WHAT YOU SHOULD DO
Pull out every line of the records below that contains the string "exceed", matching case exactly.

INFORMATION
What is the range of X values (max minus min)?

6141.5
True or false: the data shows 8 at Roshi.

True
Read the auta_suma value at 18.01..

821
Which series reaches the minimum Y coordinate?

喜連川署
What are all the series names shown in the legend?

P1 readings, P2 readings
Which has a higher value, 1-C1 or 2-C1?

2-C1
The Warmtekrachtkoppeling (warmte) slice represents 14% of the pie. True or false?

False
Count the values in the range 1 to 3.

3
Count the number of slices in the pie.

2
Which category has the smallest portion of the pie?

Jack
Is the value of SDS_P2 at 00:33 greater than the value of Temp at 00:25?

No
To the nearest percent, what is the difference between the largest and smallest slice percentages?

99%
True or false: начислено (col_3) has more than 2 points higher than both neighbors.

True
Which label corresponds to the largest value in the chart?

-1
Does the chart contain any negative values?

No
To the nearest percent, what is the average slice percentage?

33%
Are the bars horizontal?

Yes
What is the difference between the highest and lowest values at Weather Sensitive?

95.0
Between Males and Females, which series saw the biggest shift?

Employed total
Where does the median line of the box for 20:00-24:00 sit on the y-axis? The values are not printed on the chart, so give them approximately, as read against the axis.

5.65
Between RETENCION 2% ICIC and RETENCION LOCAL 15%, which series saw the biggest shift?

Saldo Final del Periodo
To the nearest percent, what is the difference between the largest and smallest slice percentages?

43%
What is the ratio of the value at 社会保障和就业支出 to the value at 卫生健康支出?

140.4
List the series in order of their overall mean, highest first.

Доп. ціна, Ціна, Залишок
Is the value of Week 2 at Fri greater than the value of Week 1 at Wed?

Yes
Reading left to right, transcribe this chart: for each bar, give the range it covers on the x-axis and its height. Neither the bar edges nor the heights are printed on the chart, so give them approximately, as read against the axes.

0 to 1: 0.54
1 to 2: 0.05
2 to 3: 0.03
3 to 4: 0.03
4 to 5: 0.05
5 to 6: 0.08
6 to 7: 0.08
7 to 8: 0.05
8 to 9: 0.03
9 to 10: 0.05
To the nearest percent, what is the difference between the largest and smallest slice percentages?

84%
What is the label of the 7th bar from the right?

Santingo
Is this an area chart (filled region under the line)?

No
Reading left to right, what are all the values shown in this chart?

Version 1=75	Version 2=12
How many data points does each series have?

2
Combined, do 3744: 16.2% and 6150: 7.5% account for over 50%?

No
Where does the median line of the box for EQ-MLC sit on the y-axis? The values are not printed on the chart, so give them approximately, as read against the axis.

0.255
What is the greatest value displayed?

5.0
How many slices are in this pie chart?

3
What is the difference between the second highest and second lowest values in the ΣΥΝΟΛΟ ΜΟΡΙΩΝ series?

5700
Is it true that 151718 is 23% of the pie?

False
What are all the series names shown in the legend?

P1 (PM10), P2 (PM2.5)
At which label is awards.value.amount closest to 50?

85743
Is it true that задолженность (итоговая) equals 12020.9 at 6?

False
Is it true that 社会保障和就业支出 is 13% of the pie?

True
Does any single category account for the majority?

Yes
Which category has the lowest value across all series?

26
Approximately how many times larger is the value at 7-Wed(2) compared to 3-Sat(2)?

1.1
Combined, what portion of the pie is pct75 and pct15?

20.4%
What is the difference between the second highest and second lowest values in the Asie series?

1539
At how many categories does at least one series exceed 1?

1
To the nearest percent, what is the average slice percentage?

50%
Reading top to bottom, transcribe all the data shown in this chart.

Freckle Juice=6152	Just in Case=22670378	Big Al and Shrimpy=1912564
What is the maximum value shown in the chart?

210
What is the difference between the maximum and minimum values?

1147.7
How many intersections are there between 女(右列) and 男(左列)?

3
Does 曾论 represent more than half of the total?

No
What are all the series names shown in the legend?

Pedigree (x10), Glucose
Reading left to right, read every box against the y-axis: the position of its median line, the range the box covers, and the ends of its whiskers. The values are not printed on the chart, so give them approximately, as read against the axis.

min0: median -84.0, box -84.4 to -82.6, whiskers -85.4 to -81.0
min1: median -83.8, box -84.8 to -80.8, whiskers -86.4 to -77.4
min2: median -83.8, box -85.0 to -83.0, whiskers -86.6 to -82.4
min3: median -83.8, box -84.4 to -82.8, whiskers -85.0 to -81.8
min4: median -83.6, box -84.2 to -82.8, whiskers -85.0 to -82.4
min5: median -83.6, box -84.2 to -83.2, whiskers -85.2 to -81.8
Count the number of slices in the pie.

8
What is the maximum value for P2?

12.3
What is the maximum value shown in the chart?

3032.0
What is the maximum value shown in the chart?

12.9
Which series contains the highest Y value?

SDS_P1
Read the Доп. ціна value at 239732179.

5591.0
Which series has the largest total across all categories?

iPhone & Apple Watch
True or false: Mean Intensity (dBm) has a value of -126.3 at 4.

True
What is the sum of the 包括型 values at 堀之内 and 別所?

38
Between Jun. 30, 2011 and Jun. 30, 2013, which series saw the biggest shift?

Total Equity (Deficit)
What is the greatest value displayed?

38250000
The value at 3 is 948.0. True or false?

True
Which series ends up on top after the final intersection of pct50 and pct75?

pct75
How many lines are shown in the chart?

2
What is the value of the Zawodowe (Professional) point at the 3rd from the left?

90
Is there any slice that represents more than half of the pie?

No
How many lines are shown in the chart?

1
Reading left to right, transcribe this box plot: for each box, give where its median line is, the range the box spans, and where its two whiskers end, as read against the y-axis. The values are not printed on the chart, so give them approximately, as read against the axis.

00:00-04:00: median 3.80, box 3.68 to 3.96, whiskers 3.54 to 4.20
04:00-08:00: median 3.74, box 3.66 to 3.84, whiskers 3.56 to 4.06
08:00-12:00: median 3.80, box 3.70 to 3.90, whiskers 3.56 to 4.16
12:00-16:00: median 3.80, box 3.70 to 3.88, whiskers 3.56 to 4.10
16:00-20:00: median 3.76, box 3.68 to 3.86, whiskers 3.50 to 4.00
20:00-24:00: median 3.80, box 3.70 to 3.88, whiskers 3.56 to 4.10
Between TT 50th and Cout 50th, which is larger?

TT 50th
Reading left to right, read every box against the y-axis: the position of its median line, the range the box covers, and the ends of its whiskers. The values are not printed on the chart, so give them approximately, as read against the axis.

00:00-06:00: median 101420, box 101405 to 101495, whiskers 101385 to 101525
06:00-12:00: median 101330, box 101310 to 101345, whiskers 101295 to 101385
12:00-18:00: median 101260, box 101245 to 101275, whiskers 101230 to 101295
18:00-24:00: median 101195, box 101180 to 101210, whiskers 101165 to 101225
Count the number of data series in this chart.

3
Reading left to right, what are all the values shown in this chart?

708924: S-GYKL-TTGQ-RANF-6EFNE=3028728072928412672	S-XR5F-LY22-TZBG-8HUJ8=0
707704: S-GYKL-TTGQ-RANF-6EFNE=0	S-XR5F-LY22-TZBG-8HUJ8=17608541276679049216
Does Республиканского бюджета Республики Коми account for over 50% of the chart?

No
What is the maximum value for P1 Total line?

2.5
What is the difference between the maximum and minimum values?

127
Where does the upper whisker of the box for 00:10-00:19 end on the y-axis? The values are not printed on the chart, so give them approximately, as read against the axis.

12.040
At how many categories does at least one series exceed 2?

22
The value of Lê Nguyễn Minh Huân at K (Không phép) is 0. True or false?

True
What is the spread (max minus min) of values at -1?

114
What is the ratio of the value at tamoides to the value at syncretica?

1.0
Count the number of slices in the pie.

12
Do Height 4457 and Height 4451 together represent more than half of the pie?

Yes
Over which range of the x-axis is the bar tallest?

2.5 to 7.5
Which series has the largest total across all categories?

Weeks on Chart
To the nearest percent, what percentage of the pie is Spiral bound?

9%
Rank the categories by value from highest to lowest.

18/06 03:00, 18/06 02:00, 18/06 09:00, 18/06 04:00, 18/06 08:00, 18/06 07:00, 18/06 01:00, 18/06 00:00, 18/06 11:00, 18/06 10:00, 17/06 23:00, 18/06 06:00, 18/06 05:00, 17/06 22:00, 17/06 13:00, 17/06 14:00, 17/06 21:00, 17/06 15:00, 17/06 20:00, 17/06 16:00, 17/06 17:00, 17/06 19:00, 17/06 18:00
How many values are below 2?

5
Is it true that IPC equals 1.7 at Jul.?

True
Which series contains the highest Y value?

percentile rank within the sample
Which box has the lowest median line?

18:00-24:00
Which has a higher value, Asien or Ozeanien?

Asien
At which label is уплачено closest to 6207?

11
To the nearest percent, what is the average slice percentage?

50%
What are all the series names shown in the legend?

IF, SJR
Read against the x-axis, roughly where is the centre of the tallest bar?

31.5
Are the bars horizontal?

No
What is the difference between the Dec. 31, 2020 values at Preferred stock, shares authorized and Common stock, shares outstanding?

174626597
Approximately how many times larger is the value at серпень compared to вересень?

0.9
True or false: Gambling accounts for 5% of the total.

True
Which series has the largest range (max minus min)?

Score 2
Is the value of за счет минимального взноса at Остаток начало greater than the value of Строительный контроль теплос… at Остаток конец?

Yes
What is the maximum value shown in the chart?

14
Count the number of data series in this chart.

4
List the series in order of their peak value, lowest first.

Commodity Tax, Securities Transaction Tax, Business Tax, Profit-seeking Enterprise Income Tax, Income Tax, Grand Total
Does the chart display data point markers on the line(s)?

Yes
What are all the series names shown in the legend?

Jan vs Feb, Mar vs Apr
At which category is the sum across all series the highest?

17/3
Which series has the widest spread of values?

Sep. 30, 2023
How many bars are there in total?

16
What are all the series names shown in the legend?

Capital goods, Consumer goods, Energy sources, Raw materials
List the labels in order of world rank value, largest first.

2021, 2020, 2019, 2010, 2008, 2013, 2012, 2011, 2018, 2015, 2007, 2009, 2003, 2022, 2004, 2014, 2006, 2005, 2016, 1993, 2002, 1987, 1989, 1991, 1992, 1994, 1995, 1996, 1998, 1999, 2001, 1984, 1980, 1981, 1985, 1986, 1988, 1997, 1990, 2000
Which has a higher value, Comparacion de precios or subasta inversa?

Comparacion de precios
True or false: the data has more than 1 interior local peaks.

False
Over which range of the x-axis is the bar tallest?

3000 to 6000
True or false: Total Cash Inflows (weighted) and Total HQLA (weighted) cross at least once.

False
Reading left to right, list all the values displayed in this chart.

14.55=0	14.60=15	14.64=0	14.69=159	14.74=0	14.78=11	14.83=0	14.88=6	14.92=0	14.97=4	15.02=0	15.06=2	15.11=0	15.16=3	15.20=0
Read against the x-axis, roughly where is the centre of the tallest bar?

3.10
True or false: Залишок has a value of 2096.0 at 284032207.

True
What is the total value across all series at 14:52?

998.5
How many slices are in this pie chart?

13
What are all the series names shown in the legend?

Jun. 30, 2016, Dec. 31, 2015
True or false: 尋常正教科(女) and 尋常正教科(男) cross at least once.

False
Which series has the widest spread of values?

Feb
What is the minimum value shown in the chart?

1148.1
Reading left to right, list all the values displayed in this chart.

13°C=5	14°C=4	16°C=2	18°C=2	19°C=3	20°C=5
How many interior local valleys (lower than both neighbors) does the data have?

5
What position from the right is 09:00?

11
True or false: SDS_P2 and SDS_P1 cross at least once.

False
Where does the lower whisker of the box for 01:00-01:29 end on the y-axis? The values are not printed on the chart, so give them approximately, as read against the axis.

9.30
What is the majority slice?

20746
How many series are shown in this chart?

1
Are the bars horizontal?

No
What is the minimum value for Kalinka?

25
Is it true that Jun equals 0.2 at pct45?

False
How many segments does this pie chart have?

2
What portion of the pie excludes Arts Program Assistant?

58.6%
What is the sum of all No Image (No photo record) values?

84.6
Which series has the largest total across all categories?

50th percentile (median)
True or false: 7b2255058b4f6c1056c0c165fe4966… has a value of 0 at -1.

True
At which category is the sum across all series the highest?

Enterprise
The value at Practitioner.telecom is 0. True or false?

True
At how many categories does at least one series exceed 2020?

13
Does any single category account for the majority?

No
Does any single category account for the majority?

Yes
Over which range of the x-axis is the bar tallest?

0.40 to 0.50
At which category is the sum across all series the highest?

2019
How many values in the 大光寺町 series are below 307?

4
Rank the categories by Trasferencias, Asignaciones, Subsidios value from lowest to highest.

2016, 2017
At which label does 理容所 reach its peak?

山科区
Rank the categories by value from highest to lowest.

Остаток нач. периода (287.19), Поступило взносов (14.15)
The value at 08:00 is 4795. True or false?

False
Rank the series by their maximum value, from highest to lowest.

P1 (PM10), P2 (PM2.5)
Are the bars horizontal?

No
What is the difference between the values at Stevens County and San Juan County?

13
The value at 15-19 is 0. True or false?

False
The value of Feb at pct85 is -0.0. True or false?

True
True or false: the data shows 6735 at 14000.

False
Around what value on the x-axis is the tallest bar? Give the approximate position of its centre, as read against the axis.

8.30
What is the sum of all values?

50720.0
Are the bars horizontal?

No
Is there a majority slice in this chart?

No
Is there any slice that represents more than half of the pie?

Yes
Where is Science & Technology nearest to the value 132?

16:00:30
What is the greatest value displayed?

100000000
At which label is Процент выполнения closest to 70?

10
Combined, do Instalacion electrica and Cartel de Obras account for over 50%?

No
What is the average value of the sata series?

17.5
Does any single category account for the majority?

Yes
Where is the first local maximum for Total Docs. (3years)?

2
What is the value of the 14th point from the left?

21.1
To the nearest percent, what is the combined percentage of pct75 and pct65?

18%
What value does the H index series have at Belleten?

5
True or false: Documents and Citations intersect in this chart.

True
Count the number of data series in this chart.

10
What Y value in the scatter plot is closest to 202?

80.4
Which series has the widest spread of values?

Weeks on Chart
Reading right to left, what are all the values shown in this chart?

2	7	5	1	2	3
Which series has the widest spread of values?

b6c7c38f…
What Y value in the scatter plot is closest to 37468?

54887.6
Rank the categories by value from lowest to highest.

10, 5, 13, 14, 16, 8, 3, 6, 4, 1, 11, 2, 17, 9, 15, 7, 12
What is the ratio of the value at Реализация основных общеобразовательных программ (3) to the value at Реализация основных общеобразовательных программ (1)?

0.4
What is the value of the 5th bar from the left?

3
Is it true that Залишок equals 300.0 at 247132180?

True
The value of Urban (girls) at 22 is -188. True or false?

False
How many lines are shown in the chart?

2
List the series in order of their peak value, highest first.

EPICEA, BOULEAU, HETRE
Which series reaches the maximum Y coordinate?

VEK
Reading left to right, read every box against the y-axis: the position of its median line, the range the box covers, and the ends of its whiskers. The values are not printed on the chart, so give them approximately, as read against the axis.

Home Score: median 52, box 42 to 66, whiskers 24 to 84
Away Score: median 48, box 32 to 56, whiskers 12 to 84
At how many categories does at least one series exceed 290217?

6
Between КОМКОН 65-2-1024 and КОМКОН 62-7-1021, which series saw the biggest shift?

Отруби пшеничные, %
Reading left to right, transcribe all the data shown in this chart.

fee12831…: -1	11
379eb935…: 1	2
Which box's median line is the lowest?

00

EXPECTED ANSWER
At how many categories does at least one series exceed 1?
At how many categories does at least one series exceed 2?
At how many categories does at least one series exceed 2020?
At how many categories does at least one series exceed 290217?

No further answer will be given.